Directions for this task - In the data below, find each line containing the string "dasharray" and return it.

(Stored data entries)
-------------------------

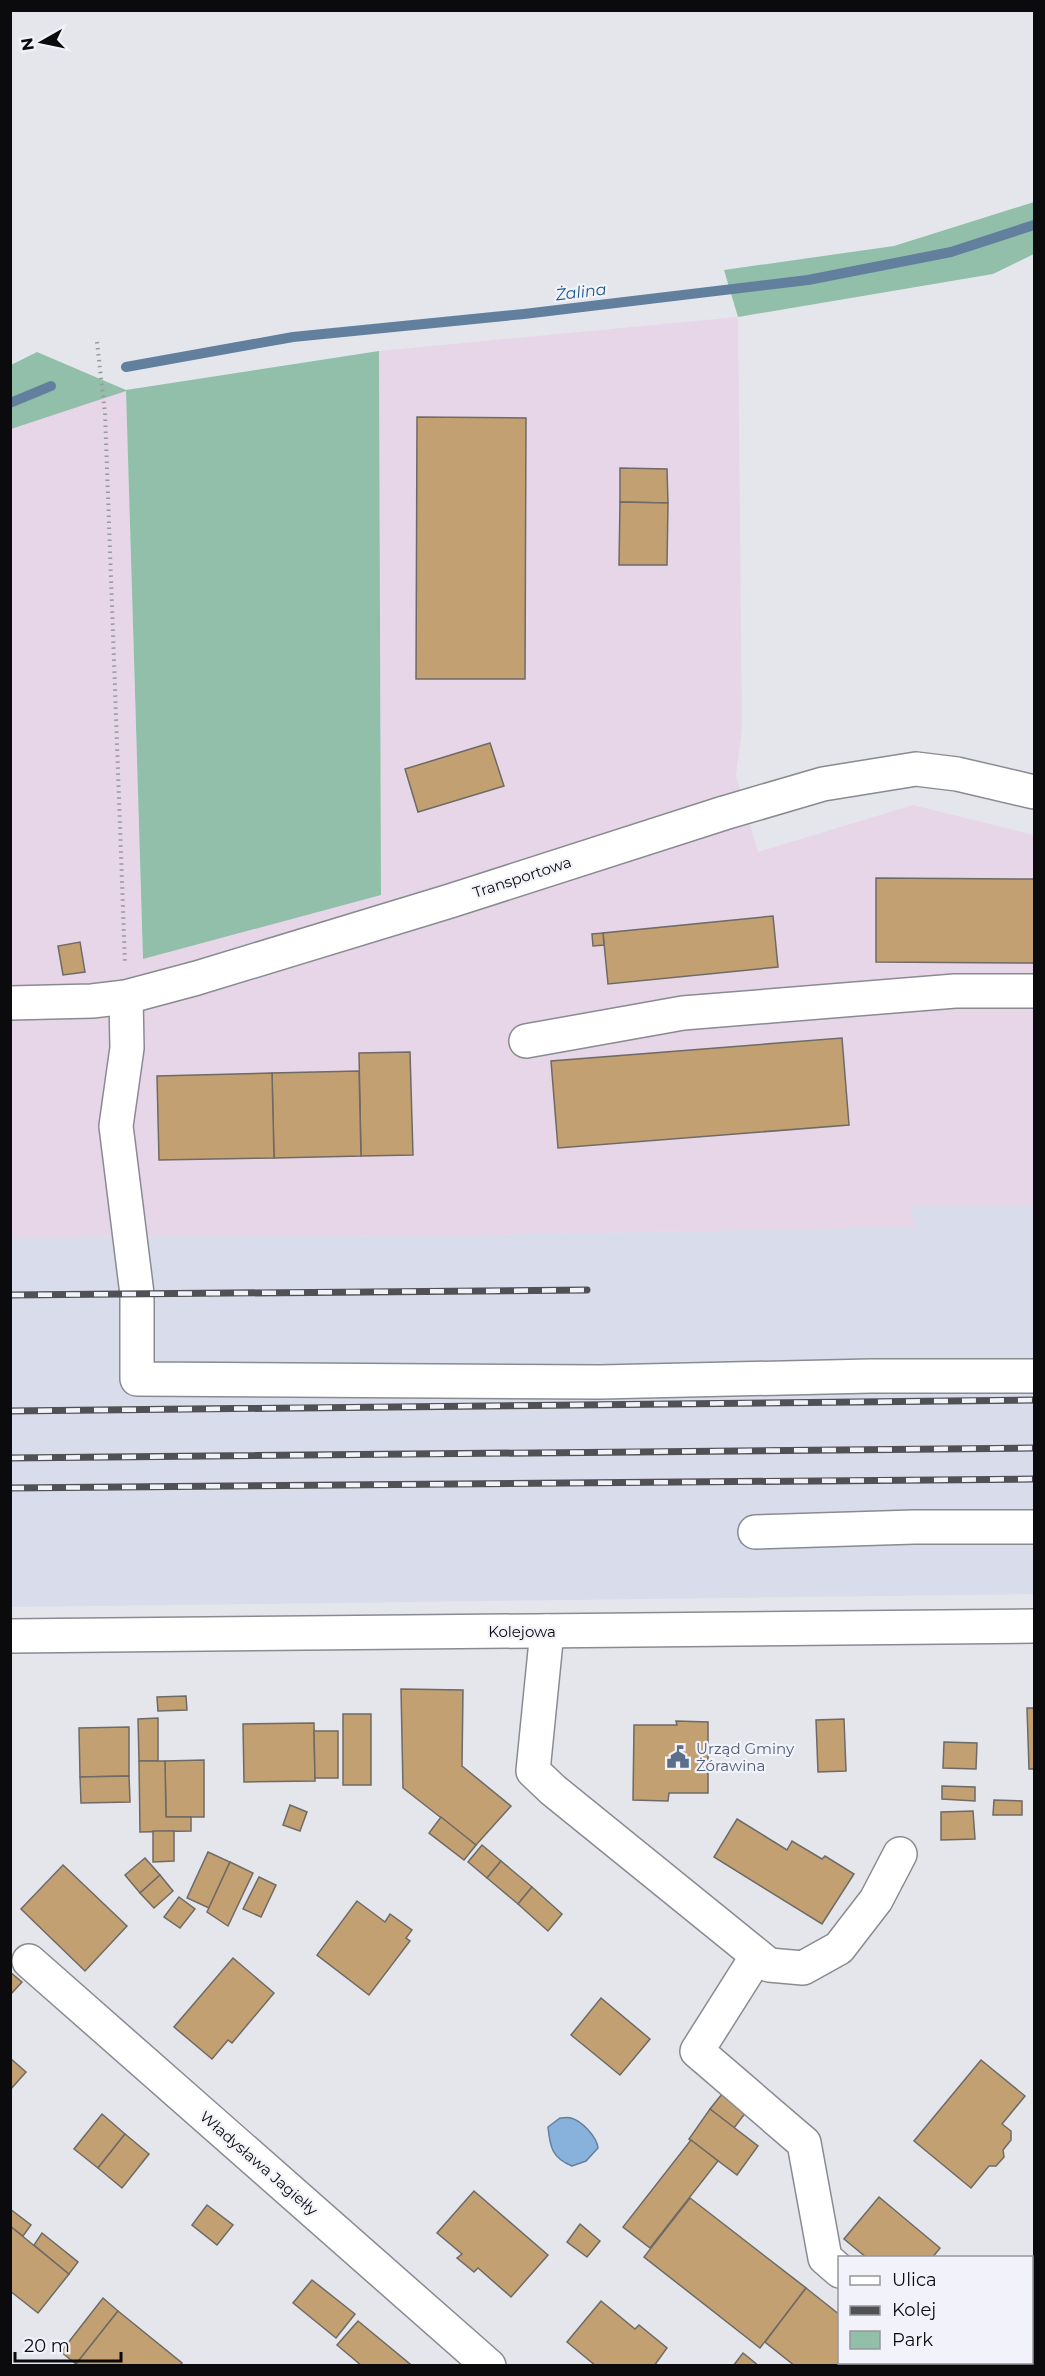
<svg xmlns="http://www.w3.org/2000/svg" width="1045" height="2376" font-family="Montserrat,sans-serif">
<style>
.built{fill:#d9dcea}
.industrial{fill:#e7d6e8}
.green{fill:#91bfa9}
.water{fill:#88b2db;stroke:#62809d;stroke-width:1.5}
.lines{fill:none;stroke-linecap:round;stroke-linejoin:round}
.stream{stroke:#62809d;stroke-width:10}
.building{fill:#c3a072;stroke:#6e6a65;stroke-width:1.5}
.minor-casing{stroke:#898b91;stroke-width:36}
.path{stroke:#98999e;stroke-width:4;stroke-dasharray:1.5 4.5;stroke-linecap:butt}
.minor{stroke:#fff;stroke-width:33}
.rail-casing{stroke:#515155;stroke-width:7}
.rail{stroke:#f2f3fa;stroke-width:4.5;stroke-dasharray:14;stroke-linecap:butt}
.labels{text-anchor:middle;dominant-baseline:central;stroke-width:4.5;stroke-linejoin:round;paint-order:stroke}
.street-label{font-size:15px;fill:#0b0b0d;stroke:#f2f3fa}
.service-label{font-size:15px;fill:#4e5e75;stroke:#f2f3fa;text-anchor:start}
.water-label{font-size:16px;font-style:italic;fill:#1b588c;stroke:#f2f3fa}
</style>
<rect width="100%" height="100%" fill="#e4e6ec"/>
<polygon class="built" points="911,1206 1034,1206 1034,1594 11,1607 10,1237 477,1235 915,1227"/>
<polygon class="industrial" points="738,317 742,729 736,775 758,852 913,805 1034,835 1034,1206 911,1206 915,1227 477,1235 11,1237 10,429 126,390 143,958 381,895 379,351"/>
<g class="green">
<polygon points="1034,202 1034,254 993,274 738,317 724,270 894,246"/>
<polygon points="379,351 381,895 143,959 126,391 11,429 11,365 37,352 126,390"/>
</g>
<path class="water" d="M560,2118C564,2118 567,2117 571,2118C582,2121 597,2137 598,2148L586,2161L572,2166C552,2158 550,2147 548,2127Z"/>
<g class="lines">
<g class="stream">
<polyline points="126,367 293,337 524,314 808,280 951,252 1034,225"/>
<polyline points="10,403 51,386"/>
</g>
</g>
<g class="building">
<polygon points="417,417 526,418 525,679 416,679"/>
<polygon points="620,468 667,469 668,503 620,502"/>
<polygon points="620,502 668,503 667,565 619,565"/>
<polygon points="490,743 504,786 418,812 405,769"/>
<polygon points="876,878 1034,879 1034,963 876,962"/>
<polygon points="773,916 778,967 608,984 603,933"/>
<polygon points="603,933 604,945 593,946 592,934"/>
<polygon points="80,942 85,972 63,975 58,946"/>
<polygon points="842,1038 849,1125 558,1148 551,1061"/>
<polygon points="410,1052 413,1155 361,1156 359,1053"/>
<polygon points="359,1071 361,1156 274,1158 272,1073"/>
<polygon points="272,1073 274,1158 159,1160 157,1076"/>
<polygon points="401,1689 463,1690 462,1766 511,1806 476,1845 403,1788"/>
<polygon points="186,1696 187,1710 158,1711 157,1697"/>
<polygon points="1027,1708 1034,1708 1034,1769 1029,1769"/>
<rect x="343" y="1714" width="28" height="71"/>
<polygon points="158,1718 158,1761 139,1761 138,1719"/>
<polygon points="844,1719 846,1771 818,1772 816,1720"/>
<polygon points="676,1721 708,1722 708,1793 669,1793 668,1801 633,1800 634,1725 677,1725"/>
<polygon points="314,1723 315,1781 244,1782 243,1724"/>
<polygon points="129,1727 129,1776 80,1777 79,1728"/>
<polygon points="314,1731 338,1731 338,1778 315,1778"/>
<polygon points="944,1742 977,1743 976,1769 943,1768"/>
<polygon points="204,1760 204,1817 166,1817 165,1761"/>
<polygon points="139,1761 165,1761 166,1817 191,1817 191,1831 140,1832"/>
<polygon points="129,1776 130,1802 81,1803 80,1777"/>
<polygon points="942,1786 975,1787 975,1801 942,1799"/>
<polygon points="994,1800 1022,1801 1022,1815 993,1815"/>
<polygon points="290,1805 307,1812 300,1831 283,1825"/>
<polygon points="973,1811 975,1839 941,1840 941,1812"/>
<polygon points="441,1817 476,1845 464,1860 429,1833"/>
<polygon points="737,1819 787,1850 792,1841 822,1859 825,1856 854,1874 822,1924 714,1857"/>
<polygon points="153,1831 174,1831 174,1861 153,1862"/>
<polygon points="482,1845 501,1861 487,1878 468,1862"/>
<polygon points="208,1852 230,1862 209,1908 187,1898"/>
<polygon points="145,1858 160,1875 140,1893 125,1875"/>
<polygon points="501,1861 532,1887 518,1904 487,1878"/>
<polygon points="230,1862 253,1873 228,1926 207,1912"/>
<polygon points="63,1865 127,1926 85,1971 21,1909"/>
<polygon points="160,1875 173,1891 154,1908 140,1893"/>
<polygon points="259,1877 276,1885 261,1917 243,1909"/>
<polygon points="532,1887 562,1914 548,1931 518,1904"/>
<polygon points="179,1897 195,1909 180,1928 164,1917"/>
<polygon points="357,1901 385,1922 390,1914 412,1930 406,1938 410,1941 369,1995 317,1955"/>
<polygon points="233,1958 274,1993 232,2043 228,2040 212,2059 174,2027"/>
<polygon points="10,1972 22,1982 10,1995"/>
<polygon points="601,1998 650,2039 620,2075 571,2035"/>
<polygon points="10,2058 26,2072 10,2090"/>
<polygon points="981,2060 1025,2096 1002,2124 1011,2131 1011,2140 1003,2150 1004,2157 996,2166 989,2166 971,2188 914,2141"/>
<polygon points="726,2089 750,2107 734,2128 710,2109"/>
<polygon points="710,2109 758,2146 737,2175 689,2139"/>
<polygon points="102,2114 125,2134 98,2168 74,2149"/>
<polygon points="125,2134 149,2154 122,2188 98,2168"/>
<polygon points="691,2140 718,2161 650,2248 623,2227"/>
<polygon points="474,2191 548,2255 511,2297 478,2268 474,2272 457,2258 462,2254 437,2233"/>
<polygon points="879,2197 940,2248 932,2258 867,2258 844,2239"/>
<polygon points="690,2198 806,2288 760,2348 644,2257"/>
<polygon points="207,2205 233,2225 217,2245 192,2225"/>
<polygon points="10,2209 31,2225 23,2236 10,2226"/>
<polygon points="580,2224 600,2241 587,2257 567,2242"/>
<polygon points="10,2226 69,2274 38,2313 10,2291"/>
<polygon points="42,2233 78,2262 69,2274 34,2245"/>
<polygon points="312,2280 355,2314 336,2338 293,2303"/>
<polygon points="806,2288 840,2315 840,2362 900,2362 898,2366 795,2366 765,2342"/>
<polygon points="103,2298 118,2311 76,2364 61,2352"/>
<polygon points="601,2301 635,2329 639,2325 667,2348 654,2366 596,2366 567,2342"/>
<polygon points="118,2311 182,2363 180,2366 78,2366 76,2364"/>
<polygon points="358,2321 410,2364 409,2366 362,2366 337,2345"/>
<polygon points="743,2353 759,2366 733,2366"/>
</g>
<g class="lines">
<g class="minor-casing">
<g id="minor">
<polyline points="126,997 127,1048 116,1126 137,1294 137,1379 600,1382 871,1376 1034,1376"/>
<polyline points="10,1003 92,1001 126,997 197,978 450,901 724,813 823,784 916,769 957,774 1034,792"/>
<polyline points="526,1041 683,1013 955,991 1034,991"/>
<polyline points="755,1532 914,1527 1034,1527"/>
<polyline points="547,1631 533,1771 553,1790 769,1965 803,1968 839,1948 876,1900 900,1854"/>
<polyline points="10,1636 1034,1626"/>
<polyline points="757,1956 697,2051 804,2143 825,2258 840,2271"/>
<polyline points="29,1961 489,2366"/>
<polyline points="1032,2299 1034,2290"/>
<polyline points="945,2362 948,2365"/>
<polyline points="1008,2366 1009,2362"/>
</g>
</g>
<polyline class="path" points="97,342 105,413 125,964"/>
<use href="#minor" class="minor"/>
<g class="rail-casing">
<g id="rail">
<polyline points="10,1295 587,1290"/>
<polyline points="10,1411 1034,1400"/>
<polyline points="10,1458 1034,1448"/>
<polyline points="10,1488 1034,1479"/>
</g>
</g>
<use href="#rail" class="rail"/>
</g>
<defs>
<g id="civic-bare" transform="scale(1.8)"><path d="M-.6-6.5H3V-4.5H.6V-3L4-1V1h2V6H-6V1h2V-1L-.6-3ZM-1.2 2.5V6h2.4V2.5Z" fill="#5c6f8a" stroke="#f2f3fa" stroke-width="2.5" paint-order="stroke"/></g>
</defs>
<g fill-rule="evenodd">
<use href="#civic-bare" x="678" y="1757"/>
</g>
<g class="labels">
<g class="street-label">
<text transform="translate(522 877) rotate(-18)">Transportowa</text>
<text x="522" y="1631">Kolejowa</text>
<text transform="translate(259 2163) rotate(41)">Władysława Jagiełły</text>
</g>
<g class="service-label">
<text x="696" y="1748">Urząd Gminy<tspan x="696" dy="17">Żórawina</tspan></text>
</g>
<g class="water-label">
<text transform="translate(581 292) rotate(-7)">Żalina</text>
</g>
</g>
<rect width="1045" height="2376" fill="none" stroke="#0b0b0d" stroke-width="24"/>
<rect x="838" y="2256" width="195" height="108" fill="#f2f3fa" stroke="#96969b" stroke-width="1.5"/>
<rect x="850" y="2276" width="30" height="9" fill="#ffffff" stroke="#96969b" stroke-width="1.5"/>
<text x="892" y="2286" font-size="18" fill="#0b0b0d">Ulica</text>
<rect x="850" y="2306" width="30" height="9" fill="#515155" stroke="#96969b" stroke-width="1.5"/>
<text x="892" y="2316" font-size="18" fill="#0b0b0d">Kolej</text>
<rect x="850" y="2331" width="30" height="18" fill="#91bfa9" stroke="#96969b" stroke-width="1.5"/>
<text x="892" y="2346" font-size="18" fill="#0b0b0d">Park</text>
<g transform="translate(42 42) rotate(261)" stroke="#f2f3fa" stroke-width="4.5" paint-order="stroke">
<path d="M0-4.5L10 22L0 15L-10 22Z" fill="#0b0b0d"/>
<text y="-9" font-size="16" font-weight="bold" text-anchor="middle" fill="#0b0b0d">N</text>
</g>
<path d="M15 2352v9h106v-9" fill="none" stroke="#0b0b0d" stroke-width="3"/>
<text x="24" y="2352" font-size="18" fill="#0b0b0d" stroke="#f2f3fa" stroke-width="4.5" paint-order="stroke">20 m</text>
</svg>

-------------------------

Expected answer -
.path{stroke:#98999e;stroke-width:4;stroke-dasharray:1.5 4.5;stroke-linecap:butt}
.rail{stroke:#f2f3fa;stroke-width:4.5;stroke-dasharray:14;stroke-linecap:butt}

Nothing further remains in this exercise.